→ **WHAT TO DO**
Reproduce every line of the listing below verbatim, omitting the pictures from your answer.

Dataset entries:
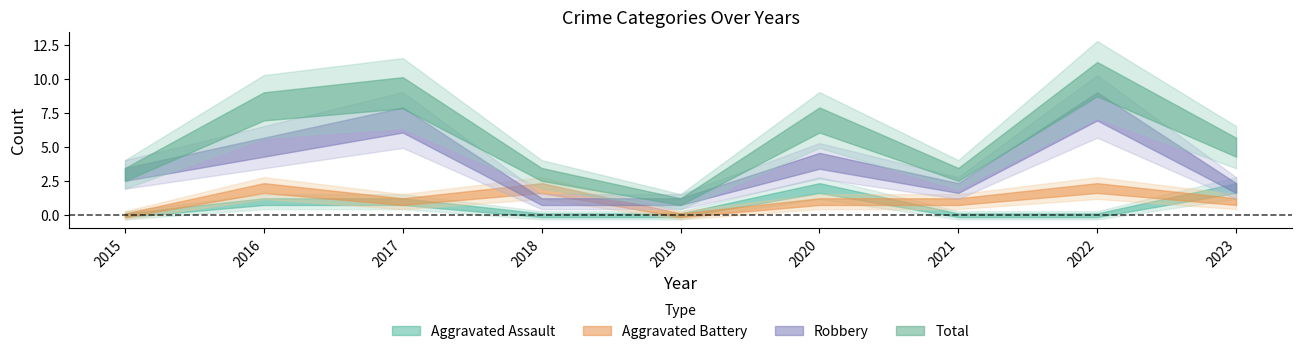

Rank the series by their maximum value, from highest to lowest.

Total, Robbery, Aggravated Assault, Aggravated Battery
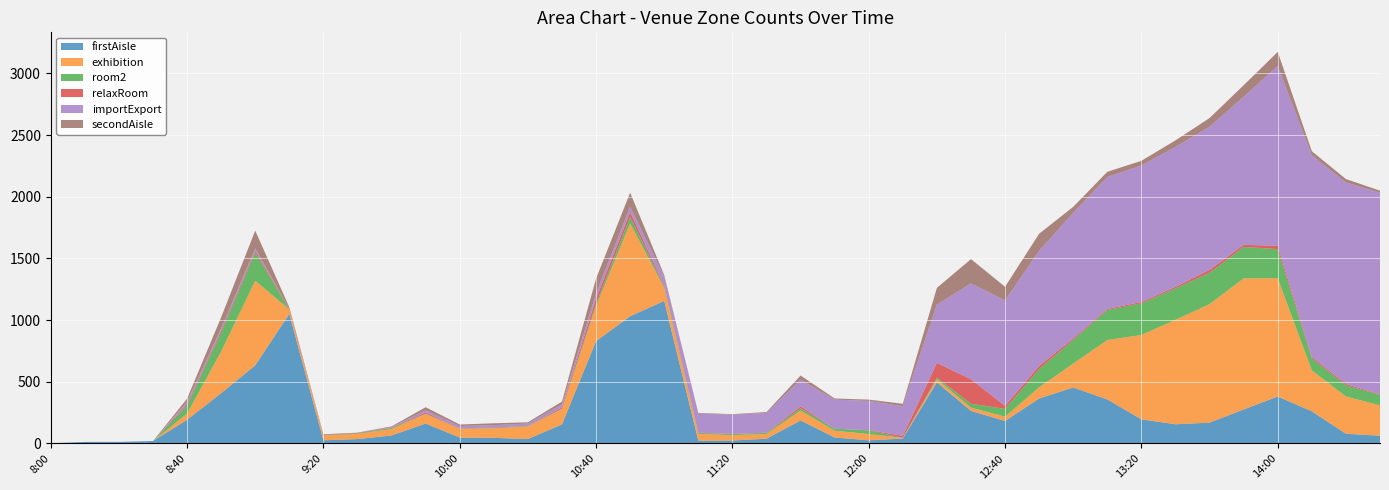

Reading right to left, transcribe all the data shown in this chart.

firstAisle: 63	79	261	381	276	169	156	196	357	454	365	183	264	496	40	26	49	187	39	24	23	1156	1032	830	155	36	46	48	162	65	36	26	1051	634	408	192	20	13	13	1
exhibition: 247	302	332	959	1063	961	847	684	482	194	91	35	27	25	6	51	55	80	38	44	55	106	753	284	125	102	77	71	78	52	42	38	36	686	338	50	0	0	0	0
room2: 84	91	97	236	255	254	255	257	244	192	148	63	31	13	0	29	16	18	9	8	7	10	52	19	3	3	3	2	2	8	4	2	0	228	151	65	0	0	0	0
relaxRoom: 4	11	12	27	17	24	12	11	8	12	25	24	199	120	16	2	0	16	2	2	3	11	39	43	10	2	4	2	10	3	3	2	6	15	16	12	0	0	0	0
importExport: 1635	1634	1634	1458	1200	1161	1134	1106	1070	1018	934	855	777	472	240	237	236	216	160	156	155	69	44	42	25	19	19	19	17	6	0	1	0	19	19	18	0	0	0	0
secondAisle: 17	27	34	114	94	70	54	38	42	49	138	111	197	136	20	11	9	34	7	4	5	13	114	119	22	10	15	12	25	5	3	6	12	144	91	26	0	0	0	1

→ **OUTPUT OF THE EXERCISE**
Rank the series by their maximum value, from highest to lowest.

Total, Robbery, Aggravated Assault, Aggravated Battery

Reading right to left, transcribe all the data shown in this chart.

firstAisle: 63	79	261	381	276	169	156	196	357	454	365	183	264	496	40	26	49	187	39	24	23	1156	1032	830	155	36	46	48	162	65	36	26	1051	634	408	192	20	13	13	1
exhibition: 247	302	332	959	1063	961	847	684	482	194	91	35	27	25	6	51	55	80	38	44	55	106	753	284	125	102	77	71	78	52	42	38	36	686	338	50	0	0	0	0
room2: 84	91	97	236	255	254	255	257	244	192	148	63	31	13	0	29	16	18	9	8	7	10	52	19	3	3	3	2	2	8	4	2	0	228	151	65	0	0	0	0
relaxRoom: 4	11	12	27	17	24	12	11	8	12	25	24	199	120	16	2	0	16	2	2	3	11	39	43	10	2	4	2	10	3	3	2	6	15	16	12	0	0	0	0
importExport: 1635	1634	1634	1458	1200	1161	1134	1106	1070	1018	934	855	777	472	240	237	236	216	160	156	155	69	44	42	25	19	19	19	17	6	0	1	0	19	19	18	0	0	0	0
secondAisle: 17	27	34	114	94	70	54	38	42	49	138	111	197	136	20	11	9	34	7	4	5	13	114	119	22	10	15	12	25	5	3	6	12	144	91	26	0	0	0	1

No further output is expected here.